A large part of the film's look is Dom's look, which became a collaboration between
Shepard, Law, costume designer Julian Day and hair and make-up artist Wakana Yoshihara. "It was
a long process, but I knew that once we found a look for Jude, he could escape into that look and
really find Dom," says Shepard.
Costume designer Day, who recently worked on SALMON FISHING IN THE YEMEN and
DIANA, was thrilled with the prospect of bringing a new twist to a classic costume
genre. "Having read the script and after meeting Richard, I realized his love for British cinema and I
wanted to create a modern look with a twist on 1970's British gangster films," he explains. "Richard
was a fantastic director to work with, as he has an encyclopedic knowledge of films, and is an
incredible collaborator. He was involved on all levels of the process of designing the clothes."
For Dom, Day honed in on a man stuck in a fashion time warp. "Dom's clothes were great
fun to create," he remarks. "I worked with a great tailor, Murat Ozkan of William and George Ltd, to
produce a suit that looked great on Jude -- but also looked like he hadn't worn it for many years. Even
thought it appears ill-fitting in places, Jude managed to look impeccable at all times, even when
rolling down a muddy hill in torrential rain."
Law felt the clothes captured the man. "The little touches that Julian brought were brilliant,"
says Law. "Dom has been in the bubble of prison, out of society.
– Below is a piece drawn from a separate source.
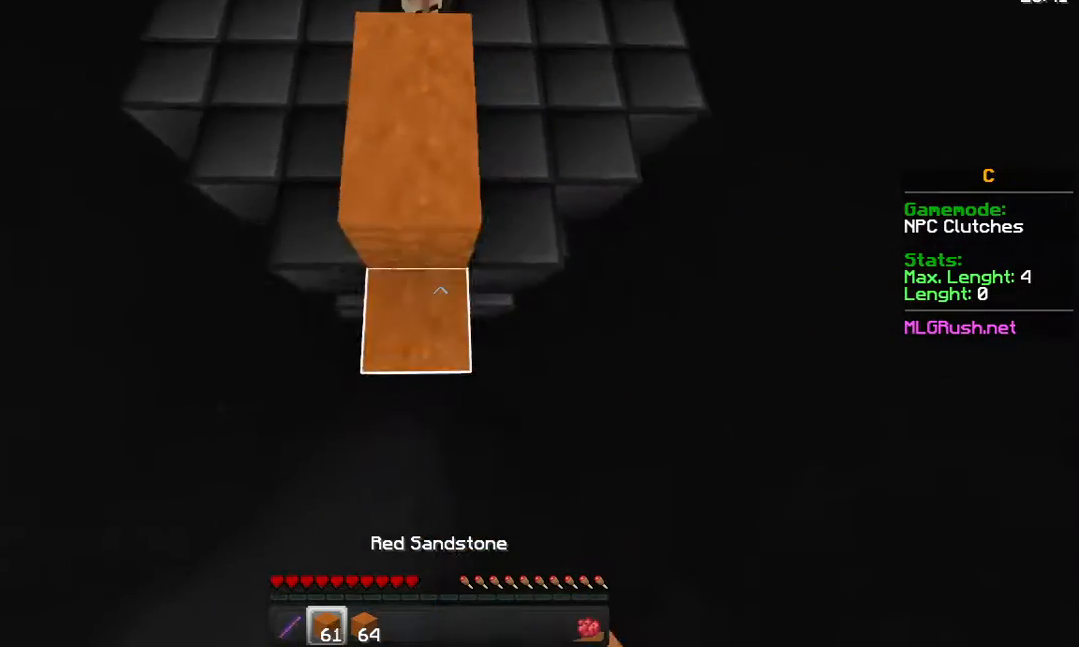
{"keys": ["w"], "mouse": [], "events": [[33, "mouse_right", "up"], [133, "mouse_right", "down"], [283, "mouse_right", "up"], [333, "mouse_right", "down"], [483, "mouse_right", "up"]]}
But also as a man, he lives a
whisky-fogged lifestyle of self-denial and escapism, so he comes out not only wearing the clothes of a
man of twelve years younger, but the clothes of a man who was always out of sorts anyway. Julian
was clever in that he cut everything Dom wears so that it pinched in all the wrong places. All of that
adds layers and helps tell the story of a guy out of time and out of touch with who he is in the world."
Day also had a blast with Dickie's attire. "Richard E Grant's clothes are a definite throwback
to the 60's -- they are like PERFORMANCE crossed with THE ITALIAN JOB -- but my main
influence was Hunter S. Thompson, one of the greatest style icons," he says. Day also admits: "I
used my own 60's yellow tinted sunglasses to finish off Dickie's impeccable taste in clothing."
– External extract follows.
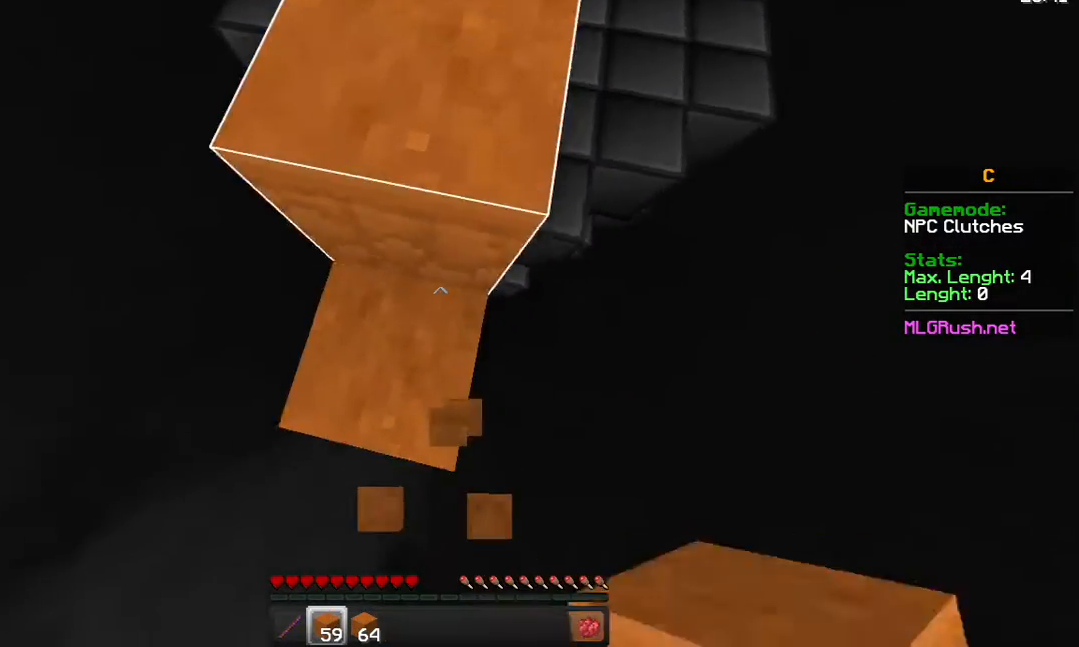
{"keys": ["w"], "mouse": [], "events": [[33, "mouse_right", "down"], [133, "mouse_right", "up"], [283, "space", "down"], [483, "space", "up"]]}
He equally enjoyed the film's full cast of characters, each one a work of fashion eccentricity
in his or her own right. "This film was one of the most enjoyable jobs I have ever worked on," he
concludes, "with a fantastic cast and crew and great characters to design for."
Hair and make-up designer Yoshihara, whose film work ranges from SKYFALL to TINKER,
TAILOR, SOLDIER SPY to HARRY POTTER, altered Law's facial features substantially. At first
the designer found it hard to imagine that someone of Law's looks and build could morph into the
character she had read in the script, but over time, the look was honed into something that came alive.
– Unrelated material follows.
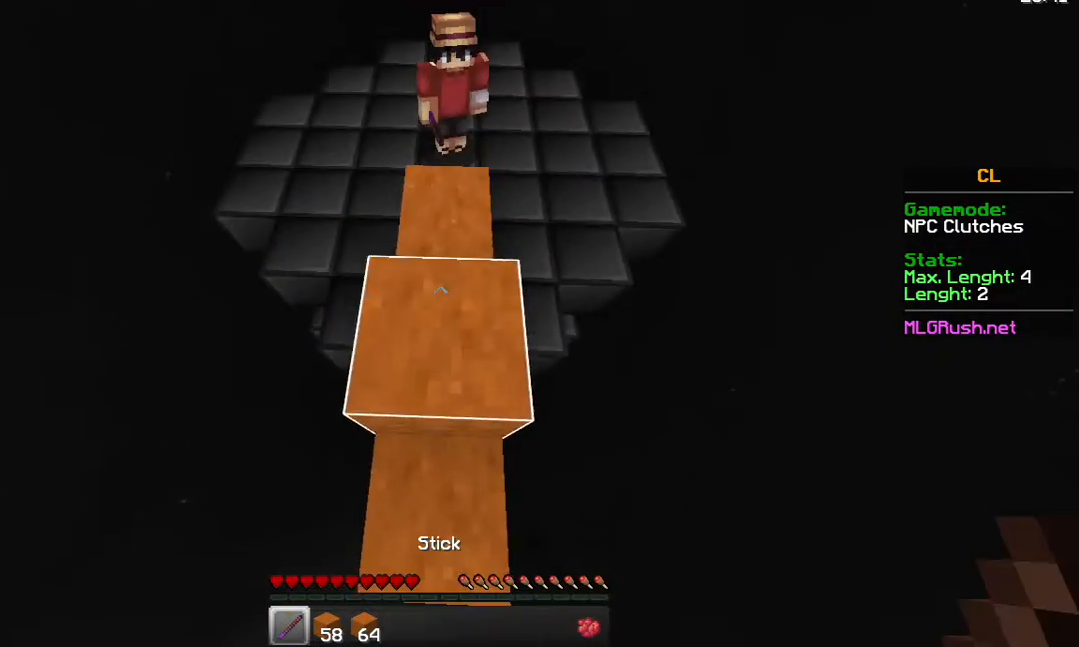
{"keys": ["w"], "mouse": ["left"], "events": [[333, "mouse_left", "down"], [433, "mouse_left", "up"], [483, "mouse_left", "down"]]}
In researching several well-known East London gangsters, Yoshihara found that many had
broken noses and facial scars, and she wanted to add that touch of mystery to Dom Hemingway. "I
thought that it would be great for the audience to wonder what might have happened to create his
various scars and features," she explains.
Law bears a custom-made set of prosthetic teeth that give him that Dom smile and wears an
uncomfortable device that sets Dom's broken nose at an angle. "We gave him golden teeth, but
nicotine-stained gold. So when he smiles, you can see how many cigarettes he's smoked in prison,"
Yoshihara laughs. "We also applied lots of pigmentation to make him look like a person who hasn't
taken care of himself, layering shades to create a perfectly unhealthy look."
All of those details were essential, of course, to making the film feel as real as it does
outrageous. But the inexplicable magic came when the cameras rolled and Law submerged his entire
self beneath the boiling surface of Dom's persona.
Having embedded himself so intently, Law says he won't soon forget Dom Hemingway or
the surprising outcome of his escapades. "Playing Dom was an exhausting process and I developed
some very bad habits which took a while to shake off," he confesses. "But I learned a lot from him.
I'll miss him. I loved being him and loved having him in my life. That sounds terribly sentimental,
but he's got a quality that is very attractive. He can't help but be himself, even if that self is very loud
and sometimes appalling. The best way to describe Dom Hemingway is that he is indescribable."